Job ▸
The answer must be every line below that contains the string "Model".

The data ▸
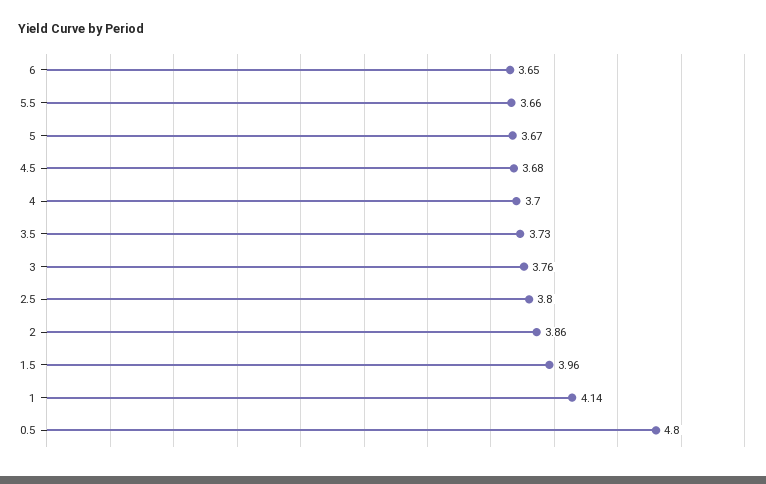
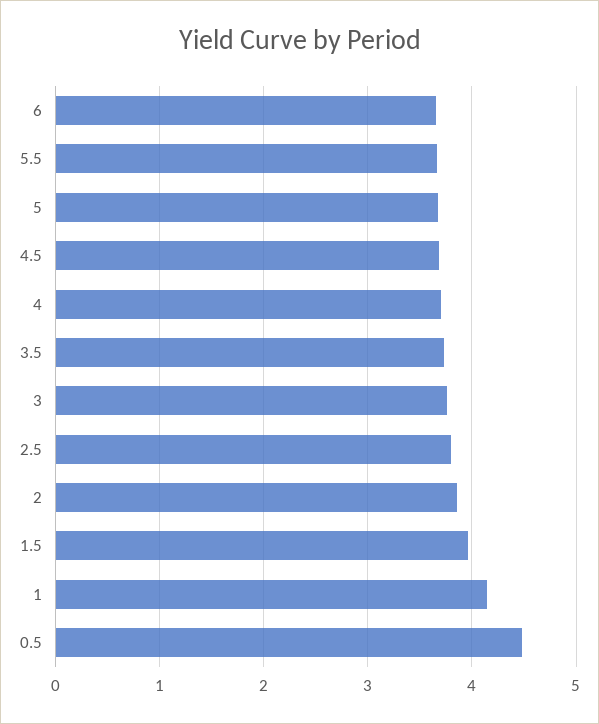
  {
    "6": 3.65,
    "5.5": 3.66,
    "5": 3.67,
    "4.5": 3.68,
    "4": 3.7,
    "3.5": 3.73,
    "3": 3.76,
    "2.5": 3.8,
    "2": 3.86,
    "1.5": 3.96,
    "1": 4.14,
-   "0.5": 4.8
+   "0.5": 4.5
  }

==

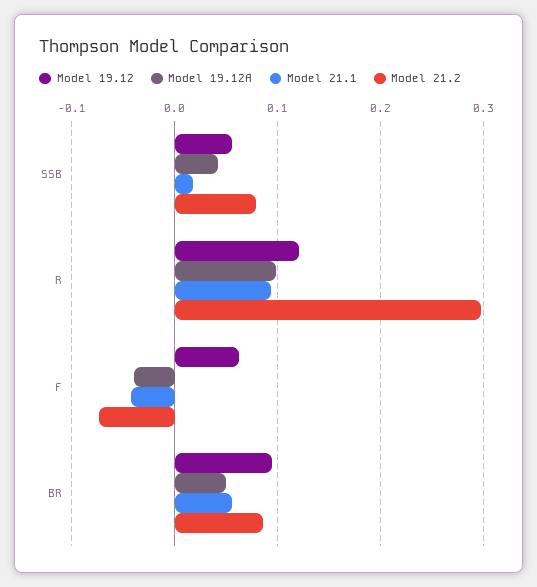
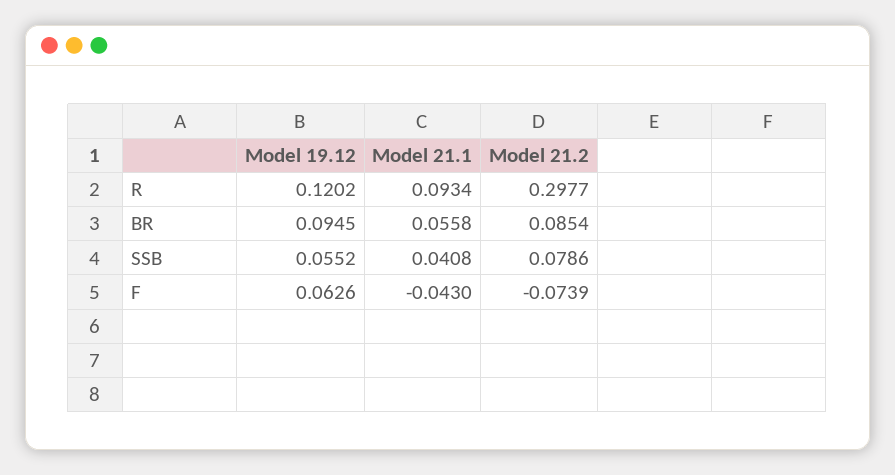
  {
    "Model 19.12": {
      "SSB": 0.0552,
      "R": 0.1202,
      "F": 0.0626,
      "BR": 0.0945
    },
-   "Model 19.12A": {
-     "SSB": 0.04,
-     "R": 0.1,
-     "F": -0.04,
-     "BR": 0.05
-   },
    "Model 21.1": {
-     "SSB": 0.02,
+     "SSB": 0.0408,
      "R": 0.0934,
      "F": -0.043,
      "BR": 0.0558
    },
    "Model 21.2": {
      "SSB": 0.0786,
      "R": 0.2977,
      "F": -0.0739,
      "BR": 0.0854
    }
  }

==

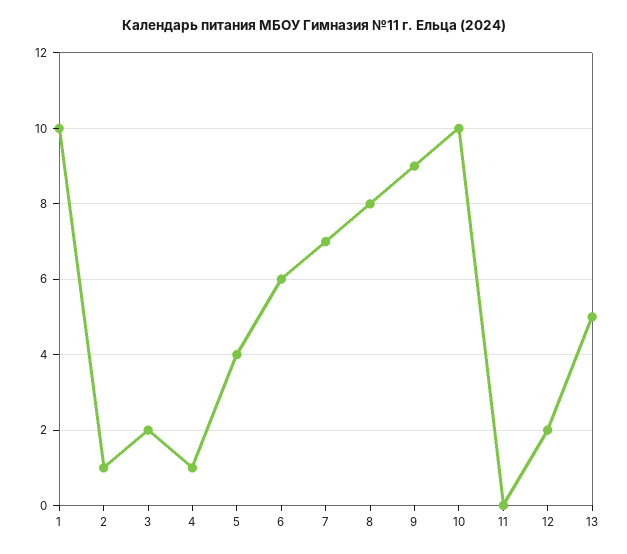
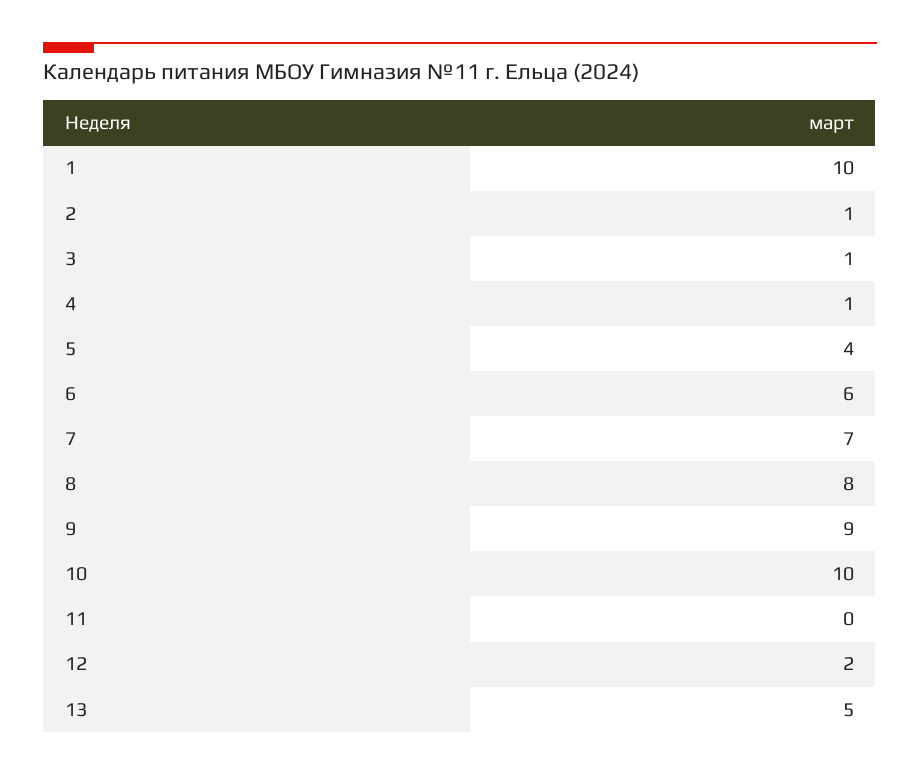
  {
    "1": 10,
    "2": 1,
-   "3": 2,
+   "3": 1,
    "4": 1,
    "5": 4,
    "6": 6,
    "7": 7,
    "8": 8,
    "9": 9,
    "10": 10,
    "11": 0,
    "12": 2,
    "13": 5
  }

Solution for this problem ▸
    "Model 19.12": {
-   "Model 19.12A": {
    "Model 21.1": {
    "Model 21.2": {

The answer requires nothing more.